Tributes have been paid to the conduct of those who took part in the Committee stage, and I am grateful to those hon. Members who were kind enough to mention me in their remarks. It was a good, constructive Committee in the way in which arguments were conducted. But I hope that our efforts to maintain personal courtesy between hon. Members did not disguise for a second from hon. Members or from anyone in the country the fact that the Opposition feel not just distaste but deep and abiding anger at the proposals in the Bill. Sometimes in Committee, when feelings spilled over, Conservative Members would express incredulity and even amusement, and would say that we did not really mean it and were whipping up false emotion. The fact that they can imagine that we did not mean it is a testimony to the gulf of experience and understanding that exists across the Floor of the House — a gulf which the Bill will widen out of all recognition.

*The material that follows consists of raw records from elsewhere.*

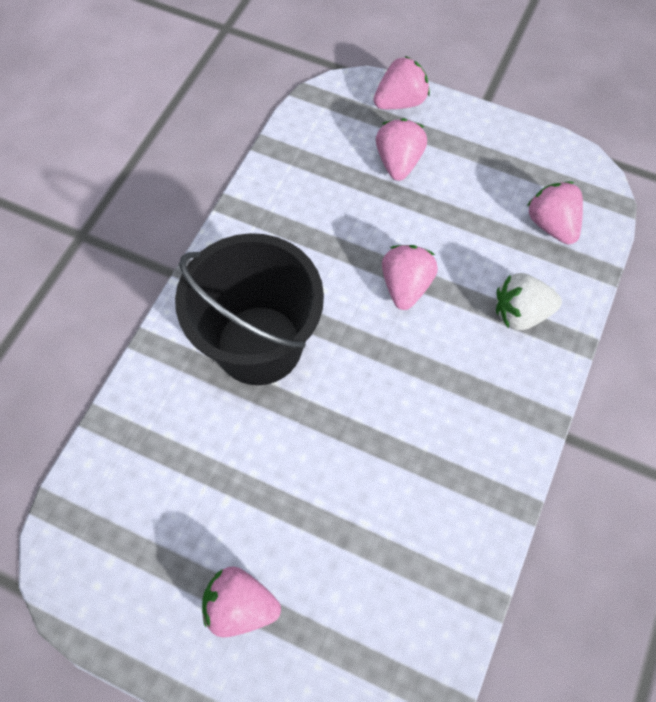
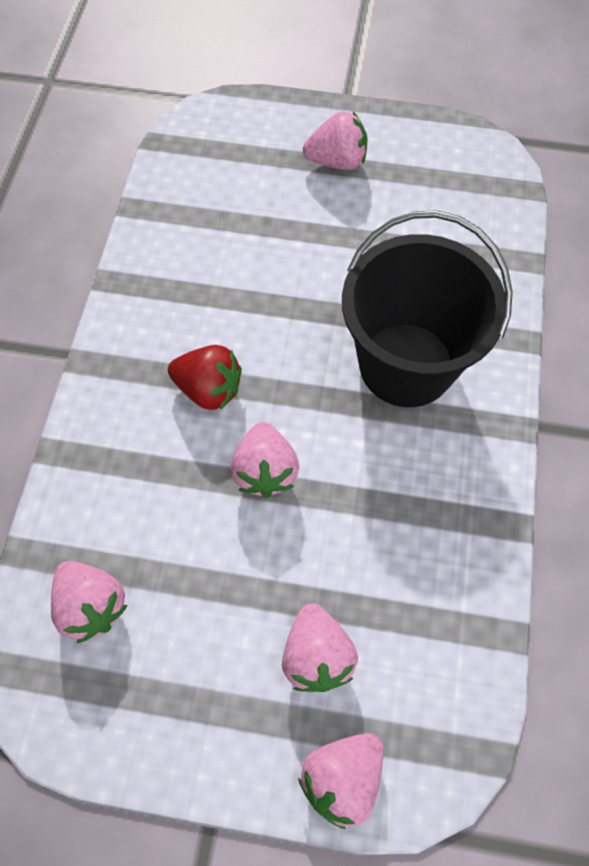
camera: 165 degrees right, 0 degrees up
white strawberry [496,273,562,330] -> none
none -> red strawberry [168,345,242,410]

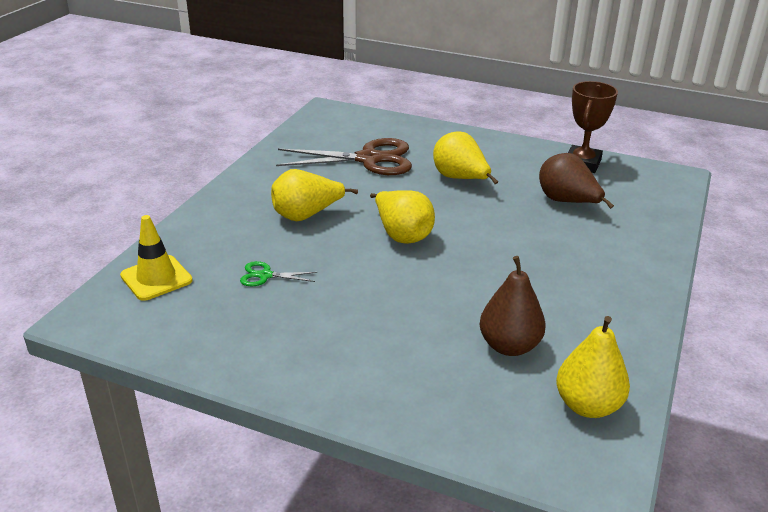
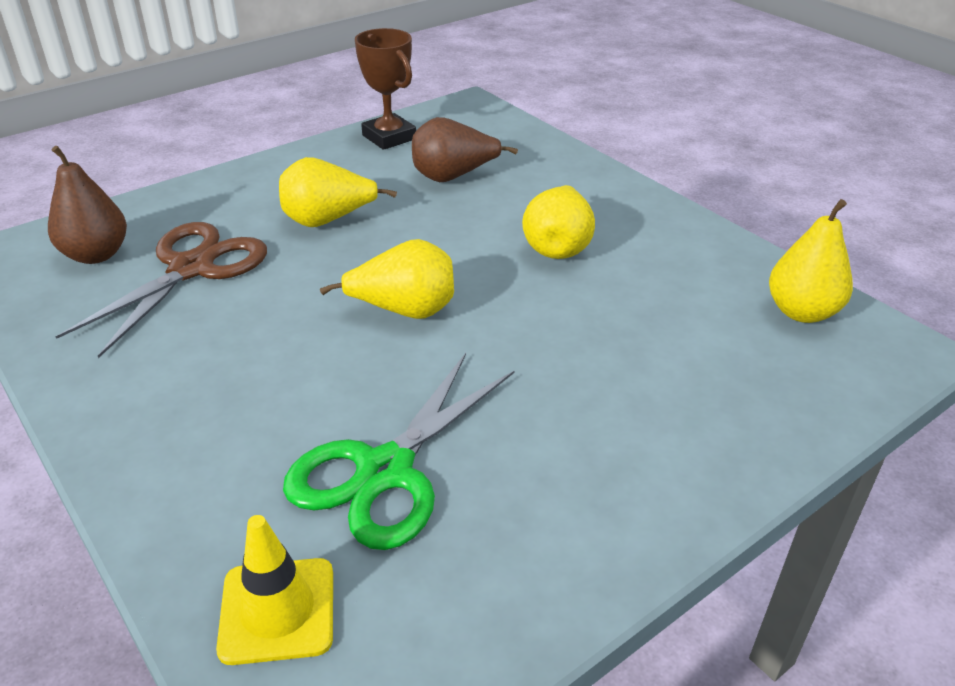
camera: 60 degrees left, 5 degrees up
green scissors [240,261,317,286] -> green scissors [283,353,514,550], size x2.26
yellow pear [271,169,358,221] -> yellow pear moved to [522,185,595,259]
brown pear [480,256,546,356] -> brown pear moved to [48,146,127,264]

The hon. Member for Brighton, Kemptown (Mr. Bowden), in a brave speech, and the hon. Member for Norfolk, North (Mr. Howell) said that the Bill will net be remembered. They are mistaken. It will be remembered as the Bill that undermined a key principle of the welfare state—that it should help people before they sink into utter destitution—and it will be remembered as the Bill that makes people ask for charity in place of the rights that existed before it was passed. It will be remembered most of all as the Bill that reintroduced the notion of choosing between the deserving and the underserving poor.

The Opposition have fought the Bill—I pay tribute to all hon. Members who participated in our debates—line by line in Committee, and we shall fight it in the country. We know that we shall not win the Division tonight, but we also know that, when people realise the impact of the Bill, their votes will sweep away the Bill and with it the Government.